As a further demonstration of the innovative nature of ‘Modnation Racers: Mini Gp’, you are presented with the option to peruse tracks of other people’s creation which range from challenging and unique to the gently nonsensical and downright ridiculous. You’ll understand this more readily once you’ve played on a track that would in real life be too dangerous to actually race on. Not only can you browse through them like cars on a garage forecourt (sans the nagging pressure of a slimy salesman), you are able to race each one individually at your leisure. There are literally thousands to choose from and no two are ever the same.  Farewell traditional racing games, I’m breaking up with you for Modnation; and it’s not me, it is you.

 Once you start creating your own tracks, it is my hope that you will begin to see things from my extremely rosy perspective. It becomes obvious that in spite of its simplicity, the game manages to exist fairly high on the addictiveness scale next to nicotine and opiates. I’m not comparing the game to harmful narcotics, I’m simply trying to emphasise the game’s remarkable quantity of fun and replay value compared to its relatively small size. I actually found myself returning to it time and time again, and bear in mind that competetive racing games are fairly low on my list of favourite game genres; for want of a better way of saying it, ‘Modnation’ has more than gently tickled my fancy.

 ‘Start creating’ mode is where you begin to play the game for its unique features I’ve been describing. You first get to choose the theme of your track or the location in which it is based, with Alpine, Desert or Jungle being your options, and the fourth theme being advertised as ‘coming soon’ (the sense of mystery wasn’t overwhelming but I’ll be returning to see what the fourth option turns out to be).  The next step is to create your track with a handy drawing tool which is outrageously easy to use and allows you to create virtually any track shape within reason and geometrical/practical limits. Theme props and track obstacles are also a matter of your own personal choosing. After furnishing your track with the above items, you are free to race and save your track at your own behest, with no risk involved! 

The game appears to be the recently-born but fully-legitimate child of the more grown-up ‘Modnation Racers’ game for the PS3 and PSP; its features are of course more limited and stripped-down than its console-based counterpart, but we are dealing with a flash game with the sole purpose of giving the player a taste of the potential action they are missing out on; if you happen to be entertained in the meantime, then this is a desirable outcome for all involved.

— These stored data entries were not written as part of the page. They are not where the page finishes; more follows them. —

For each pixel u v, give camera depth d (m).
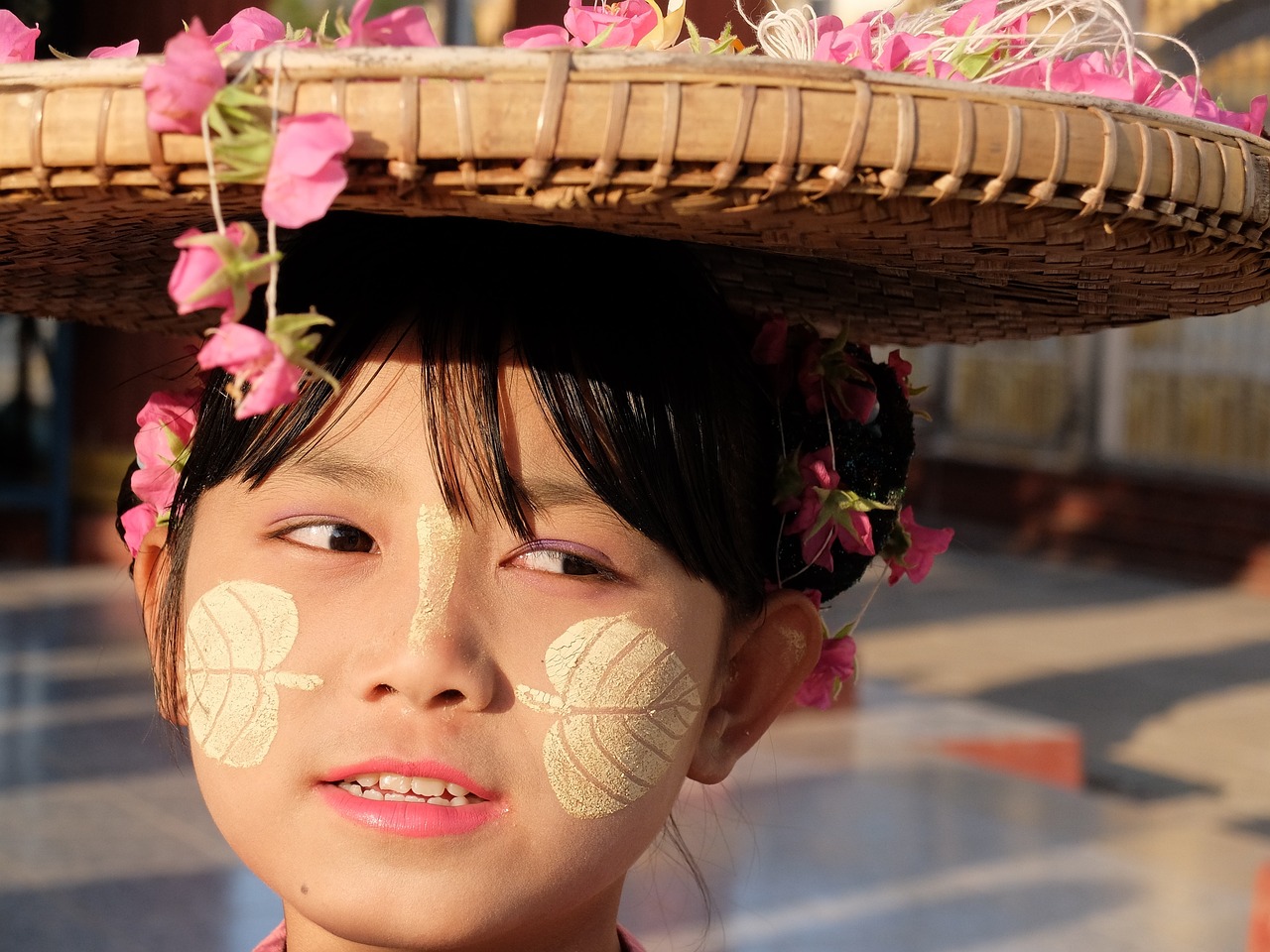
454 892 1.07
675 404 1.16
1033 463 12.69
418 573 1.08
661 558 1.15
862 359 1.43
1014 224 0.92
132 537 1.36
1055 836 4.47
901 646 7.98
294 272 1.15
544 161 0.83
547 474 1.11
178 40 0.81
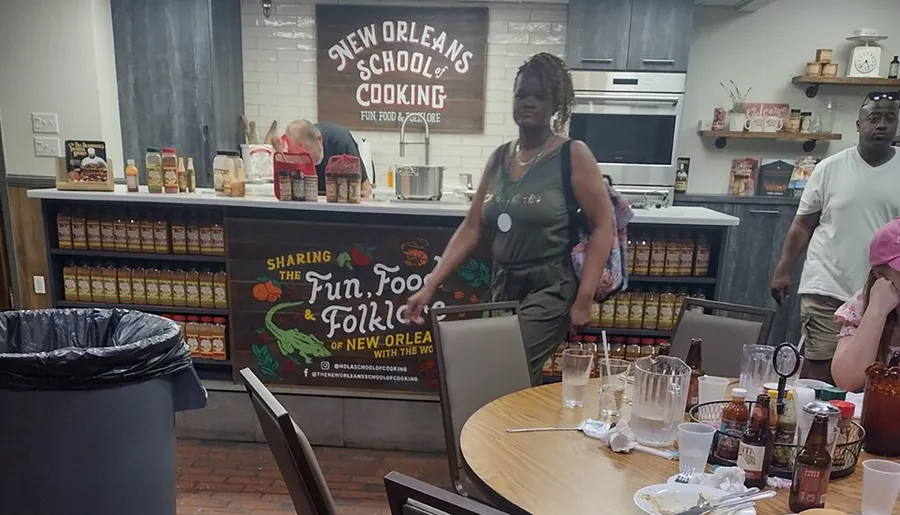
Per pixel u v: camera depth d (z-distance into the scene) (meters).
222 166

Modnation is a simple racing game which easy to pick up but genuinely quite difficult to put down (put your desktop tower down; I mean this figuratively since I don’t own a handheld). I put this down to the interactive and ever-fluctuating nature of the game. You don’t simply race around a limited selection of tracks ad nauseum; you create, customise and use these efforts to change the game itself and keep it from falling into the category of many other racing games which offer little to no deviation from the flash racing norm. I must remove my hat in the direction of this game because never before has something so simple been able to impress or entertain me in such equal and hefty quantities. Don’t take my word for it; get customising and make Xzibit proud!